Composer Gives Us the Sound of His World : Music: Witold Lutoslawski is known for his unusual approach to form. This week he leads the Los Angeles Philharmonic in programs focused on his works.


The way to a piano concerto has been a long one for Witold Lutoslawski. More than a decade ago Krystian Zimerman requested a concerto from the 77-year-old Polish composer and conductor, but Lutoslawski felt there was nothing new for the piano to say after the flowering of the repertory in the 19th Century.

“I think that the possibility of such a concerto came from a strange marriage of my personal sound language with pianism that is clearly an allusion to the great pianism of the 19th Century,” Lutoslawski now says.

Commissioned by the Salzburg Festival for Zimerman, his Piano Concerto had its premiere in Salzburg in 1988. Its first West Coast performances highlight four concerts by Lutoslawski and the Los Angeles Philharmonic this week.

Tonight, the Philharmonic New Music Group offers a Lutoslawski-designed program at the Japan America Theatre, featuring three of the composer’s chamber pieces, plus Karol Szymanowski’s 1922 song cycle “Slopiewnie” and the U.S. premiere of Pawel Szymanski’s “Appendix,” a mini-concerto for piccolo from 1983.


Thursday, Saturday and Sunday, Lutoslawski conducts the Philharmonic at the Music Center in a program of his own works, listing the “Musique Funebre” and Symphony No. 3, as well as the Piano Concerto, with Zimerman the soloist.

Lutoslawski, considered the dean of Polish composers, is self-taught as a conductor. He now divides his time between studios in Warsaw and Oslo and conducting engagements.

“I never conduct anything but my works, simply because I have no time to learn other repertory. I used to be a pianist, so I have not only the notion of interpretation, but also the temperament,” Lutoslawski says.

“I never feel like a composer when I conduct, but rather an interpreter who just happens to know more about the works of a younger colleague than anybody else.”


The programs this week provide a representative short survey of the composer’s output. His mature works are usually considered to begin with the “Musique Funebre,” even though Lutoslawski was 46 when it was completed in 1958.

“After 1945 I wrote a lot of functional music--pieces for schools and small ensembles--which was needed in a country devasted by the war.

“At the same time I began working on the sound language for my possible future,” Lutoslawski says. “I began from scratch. Everything had to be rediscovered.”

Thus when “Musique Funebre"--dedicated to the memory of Bartok--appeared, many people were surprised by what seemed a radical shift in style. But the composer insists that it was simply the product of this parallel development.

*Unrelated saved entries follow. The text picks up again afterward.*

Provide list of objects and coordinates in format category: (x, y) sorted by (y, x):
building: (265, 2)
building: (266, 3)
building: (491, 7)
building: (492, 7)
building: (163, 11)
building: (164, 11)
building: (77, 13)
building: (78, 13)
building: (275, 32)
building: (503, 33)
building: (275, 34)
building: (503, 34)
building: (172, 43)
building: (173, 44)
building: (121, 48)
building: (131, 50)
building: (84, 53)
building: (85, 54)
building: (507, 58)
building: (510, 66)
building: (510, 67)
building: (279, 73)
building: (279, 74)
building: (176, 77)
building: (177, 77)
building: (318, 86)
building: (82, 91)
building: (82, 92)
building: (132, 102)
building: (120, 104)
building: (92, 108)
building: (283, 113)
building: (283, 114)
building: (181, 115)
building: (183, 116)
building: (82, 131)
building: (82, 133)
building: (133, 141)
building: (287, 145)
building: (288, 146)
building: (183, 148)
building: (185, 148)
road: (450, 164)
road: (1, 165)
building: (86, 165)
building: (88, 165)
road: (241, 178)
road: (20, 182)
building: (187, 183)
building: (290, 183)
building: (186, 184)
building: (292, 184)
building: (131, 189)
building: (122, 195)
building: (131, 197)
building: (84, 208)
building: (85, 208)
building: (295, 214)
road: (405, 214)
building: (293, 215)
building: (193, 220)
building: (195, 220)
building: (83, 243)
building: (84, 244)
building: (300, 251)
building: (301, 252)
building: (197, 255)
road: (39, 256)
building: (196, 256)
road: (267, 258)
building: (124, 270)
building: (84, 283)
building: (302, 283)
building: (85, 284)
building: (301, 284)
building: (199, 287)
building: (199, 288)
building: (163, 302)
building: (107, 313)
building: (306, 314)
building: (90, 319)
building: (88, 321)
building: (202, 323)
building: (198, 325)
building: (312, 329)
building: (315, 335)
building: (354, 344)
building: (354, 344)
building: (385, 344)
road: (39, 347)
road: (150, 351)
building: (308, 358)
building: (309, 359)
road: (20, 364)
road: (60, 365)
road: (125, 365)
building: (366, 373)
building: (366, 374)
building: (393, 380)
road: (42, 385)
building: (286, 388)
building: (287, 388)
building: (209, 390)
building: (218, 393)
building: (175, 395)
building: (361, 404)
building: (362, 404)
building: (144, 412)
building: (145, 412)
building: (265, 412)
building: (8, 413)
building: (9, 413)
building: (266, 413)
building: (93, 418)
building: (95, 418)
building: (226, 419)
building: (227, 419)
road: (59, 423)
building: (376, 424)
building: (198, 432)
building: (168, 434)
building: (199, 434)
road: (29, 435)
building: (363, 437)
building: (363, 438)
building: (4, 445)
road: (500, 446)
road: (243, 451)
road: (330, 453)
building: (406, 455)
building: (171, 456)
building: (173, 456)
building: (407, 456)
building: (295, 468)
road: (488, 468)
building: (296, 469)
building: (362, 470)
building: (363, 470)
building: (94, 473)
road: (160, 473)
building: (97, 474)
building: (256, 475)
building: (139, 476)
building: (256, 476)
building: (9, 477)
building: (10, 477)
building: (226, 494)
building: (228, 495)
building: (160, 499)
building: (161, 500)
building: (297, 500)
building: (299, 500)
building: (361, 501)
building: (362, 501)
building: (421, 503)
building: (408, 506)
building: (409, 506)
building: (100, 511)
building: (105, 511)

“The piece was a result of my endeavors begun much earlier. I led a sort of double life, musically. ‘Musique Funebre’ was the beginning of a period in which I used the results of my work in the sound language, and I’ve never stopped.

“I began with harmony, and in the ‘60s my music was based on textures, as in the String Quartet (to be heard tonight). In recent decades I’ve spent a lot of time working on melodies, which is apparent in the Piano Concerto and Symphony,” Lutoslawski says.

His idiosyncratic approach to form is also clearly revealed in these works.

“I’ve always been very involved with large-scale closed forms, taking as a base my experience as a listener. I compose my big pieces basically in two movements. First an introduction to engage and intrigue the listener, but never satisfy him. It creates a pressure, an expectation of something more substantial, which the main movement then delivers.”


The String Quartet and Third Symphony are good examples of this, Lutoslawski says. The Piano Concerto is something different however. It is shaped in four uninterrupted movements.

“In this case, only partly did I use the principle of preparation and main movement. I think principles are very good when they can be broken,” he laughs.

The sound language of which Lutoslawski constantly speaks is highly developed, but not codified. Lutoslawski feels little confidence in teaching or establishing methods.

“I have never described my system, because I don’t need it myself,” he says dryly. “The work on creating a system would be possible, but I don’t want to waste time and write down all these rules--and there are many!”

If Lutoslawski feels no need to impress his own methods on the world, neither does the external world have much reflection in his music, he claims.

“I think the world in which we live doesn’t need to be expressed in art--it is too much with us as it is! The world in which we live while creating something is an ideal world, a dream world, the world of our wishes. Our duty is to give expression to this ideal world and make it accessible to everybody.”